Start of Data extract

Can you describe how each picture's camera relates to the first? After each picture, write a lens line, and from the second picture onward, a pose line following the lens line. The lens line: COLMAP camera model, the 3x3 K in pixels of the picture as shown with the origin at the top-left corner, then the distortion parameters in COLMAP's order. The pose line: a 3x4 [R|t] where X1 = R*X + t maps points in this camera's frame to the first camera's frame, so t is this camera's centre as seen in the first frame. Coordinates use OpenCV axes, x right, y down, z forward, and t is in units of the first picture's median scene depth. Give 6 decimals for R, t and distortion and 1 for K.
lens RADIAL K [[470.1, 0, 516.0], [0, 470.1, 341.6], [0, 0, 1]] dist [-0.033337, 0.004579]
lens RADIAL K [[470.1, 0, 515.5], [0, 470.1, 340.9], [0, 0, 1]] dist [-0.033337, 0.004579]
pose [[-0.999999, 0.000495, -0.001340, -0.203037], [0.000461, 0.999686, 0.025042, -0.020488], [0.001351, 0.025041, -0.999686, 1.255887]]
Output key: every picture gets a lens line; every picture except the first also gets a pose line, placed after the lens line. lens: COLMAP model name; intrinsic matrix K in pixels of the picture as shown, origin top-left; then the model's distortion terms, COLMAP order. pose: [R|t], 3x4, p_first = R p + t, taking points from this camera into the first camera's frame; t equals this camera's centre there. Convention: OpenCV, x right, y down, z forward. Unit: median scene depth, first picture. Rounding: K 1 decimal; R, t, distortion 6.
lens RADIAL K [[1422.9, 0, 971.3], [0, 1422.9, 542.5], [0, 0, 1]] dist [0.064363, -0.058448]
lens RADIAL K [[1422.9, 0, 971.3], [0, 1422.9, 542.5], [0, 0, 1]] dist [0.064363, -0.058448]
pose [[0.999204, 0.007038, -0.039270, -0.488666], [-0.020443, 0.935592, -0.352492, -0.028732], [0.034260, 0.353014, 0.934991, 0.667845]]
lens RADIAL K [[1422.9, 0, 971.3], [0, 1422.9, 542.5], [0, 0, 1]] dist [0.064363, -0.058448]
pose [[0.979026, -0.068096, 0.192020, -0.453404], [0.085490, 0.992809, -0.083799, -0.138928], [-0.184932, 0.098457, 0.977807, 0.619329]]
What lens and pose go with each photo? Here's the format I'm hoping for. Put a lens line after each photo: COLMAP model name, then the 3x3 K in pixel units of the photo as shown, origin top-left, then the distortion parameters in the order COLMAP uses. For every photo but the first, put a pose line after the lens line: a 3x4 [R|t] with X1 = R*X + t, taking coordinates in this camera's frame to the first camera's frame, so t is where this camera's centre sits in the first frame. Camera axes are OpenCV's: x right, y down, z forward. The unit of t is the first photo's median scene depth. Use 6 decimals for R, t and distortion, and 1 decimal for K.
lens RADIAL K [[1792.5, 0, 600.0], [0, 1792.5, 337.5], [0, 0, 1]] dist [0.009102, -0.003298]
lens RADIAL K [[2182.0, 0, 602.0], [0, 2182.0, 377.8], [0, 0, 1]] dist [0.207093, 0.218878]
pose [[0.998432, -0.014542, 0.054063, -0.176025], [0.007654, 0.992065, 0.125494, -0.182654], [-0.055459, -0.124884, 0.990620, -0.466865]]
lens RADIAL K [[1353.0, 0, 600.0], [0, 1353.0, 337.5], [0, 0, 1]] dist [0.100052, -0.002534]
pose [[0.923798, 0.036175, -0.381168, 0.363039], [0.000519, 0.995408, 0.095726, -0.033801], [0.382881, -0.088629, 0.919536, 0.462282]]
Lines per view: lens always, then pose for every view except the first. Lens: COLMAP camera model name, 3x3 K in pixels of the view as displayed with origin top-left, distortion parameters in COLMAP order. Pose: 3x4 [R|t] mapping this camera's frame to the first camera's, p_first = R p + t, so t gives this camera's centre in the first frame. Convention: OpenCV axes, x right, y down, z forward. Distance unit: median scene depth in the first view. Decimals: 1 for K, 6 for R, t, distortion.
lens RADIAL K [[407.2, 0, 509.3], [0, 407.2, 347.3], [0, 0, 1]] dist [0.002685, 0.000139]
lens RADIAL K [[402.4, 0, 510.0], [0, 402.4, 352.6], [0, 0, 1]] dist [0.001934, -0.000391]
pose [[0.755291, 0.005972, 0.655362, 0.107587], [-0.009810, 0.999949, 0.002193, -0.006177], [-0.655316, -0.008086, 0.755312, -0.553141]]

End of Data extract

#### Problem details
The entries above must be retyped exactly, down to the last character.

#### Written solution
Can you describe how each picture's camera relates to the first? After each picture, write a lens line, and from the second picture onward, a pose line following the lens line. The lens line: COLMAP camera model, the 3x3 K in pixels of the picture as shown with the origin at the top-left corner, then the distortion parameters in COLMAP's order. The pose line: a 3x4 [R|t] where X1 = R*X + t maps points in this camera's frame to the first camera's frame, so t is this camera's centre as seen in the first frame. Coordinates use OpenCV axes, x right, y down, z forward, and t is in units of the first picture's median scene depth. Give 6 decimals for R, t and distortion and 1 for K.
lens RADIAL K [[470.1, 0, 516.0], [0, 470.1, 341.6], [0, 0, 1]] dist [-0.033337, 0.004579]
lens RADIAL K [[470.1, 0, 515.5], [0, 470.1, 340.9], [0, 0, 1]] dist [-0.033337, 0.004579]
pose [[-0.999999, 0.000495, -0.001340, -0.203037], [0.000461, 0.999686, 0.025042, -0.020488], [0.001351, 0.025041, -0.999686, 1.255887]]
Output key: every picture gets a lens line; every picture except the first also gets a pose line, placed after the lens line. lens: COLMAP model name; intrinsic matrix K in pixels of the picture as shown, origin top-left; then the model's distortion terms, COLMAP order. pose: [R|t], 3x4, p_first = R p + t, taking points from this camera into the first camera's frame; t equals this camera's centre there. Convention: OpenCV, x right, y down, z forward. Unit: median scene depth, first picture. Rounding: K 1 decimal; R, t, distortion 6.
lens RADIAL K [[1422.9, 0, 971.3], [0, 1422.9, 542.5], [0, 0, 1]] dist [0.064363, -0.058448]
lens RADIAL K [[1422.9, 0, 971.3], [0, 1422.9, 542.5], [0, 0, 1]] dist [0.064363, -0.058448]
pose [[0.999204, 0.007038, -0.039270, -0.488666], [-0.020443, 0.935592, -0.352492, -0.028732], [0.034260, 0.353014, 0.934991, 0.667845]]
lens RADIAL K [[1422.9, 0, 971.3], [0, 1422.9, 542.5], [0, 0, 1]] dist [0.064363, -0.058448]
pose [[0.979026, -0.068096, 0.192020, -0.453404], [0.085490, 0.992809, -0.083799, -0.138928], [-0.184932, 0.098457, 0.977807, 0.619329]]
What lens and pose go with each photo? Here's the format I'm hoping for. Put a lens line after each photo: COLMAP model name, then the 3x3 K in pixel units of the photo as shown, origin top-left, then the distortion parameters in the order COLMAP uses. For every photo but the first, put a pose line after the lens line: a 3x4 [R|t] with X1 = R*X + t, taking coordinates in this camera's frame to the first camera's frame, so t is where this camera's centre sits in the first frame. Camera axes are OpenCV's: x right, y down, z forward. The unit of t is the first photo's median scene depth. Use 6 decimals for R, t and distortion, and 1 decimal for K.
lens RADIAL K [[1792.5, 0, 600.0], [0, 1792.5, 337.5], [0, 0, 1]] dist [0.009102, -0.003298]
lens RADIAL K [[2182.0, 0, 602.0], [0, 2182.0, 377.8], [0, 0, 1]] dist [0.207093, 0.218878]
pose [[0.998432, -0.014542, 0.054063, -0.176025], [0.007654, 0.992065, 0.125494, -0.182654], [-0.055459, -0.124884, 0.990620, -0.466865]]
lens RADIAL K [[1353.0, 0, 600.0], [0, 1353.0, 337.5], [0, 0, 1]] dist [0.100052, -0.002534]
pose [[0.923798, 0.036175, -0.381168, 0.363039], [0.000519, 0.995408, 0.095726, -0.033801], [0.382881, -0.088629, 0.919536, 0.462282]]
Lines per view: lens always, then pose for every view except the first. Lens: COLMAP camera model name, 3x3 K in pixels of the view as displayed with origin top-left, distortion parameters in COLMAP order. Pose: 3x4 [R|t] mapping this camera's frame to the first camera's, p_first = R p + t, so t gives this camera's centre in the first frame. Convention: OpenCV axes, x right, y down, z forward. Distance unit: median scene depth in the first view. Decimals: 1 for K, 6 for R, t, distortion.
lens RADIAL K [[407.2, 0, 509.3], [0, 407.2, 347.3], [0, 0, 1]] dist [0.002685, 0.000139]
lens RADIAL K [[402.4, 0, 510.0], [0, 402.4, 352.6], [0, 0, 1]] dist [0.001934, -0.000391]
pose [[0.755291, 0.005972, 0.655362, 0.107587], [-0.009810, 0.999949, 0.002193, -0.006177], [-0.655316, -0.008086, 0.755312, -0.553141]]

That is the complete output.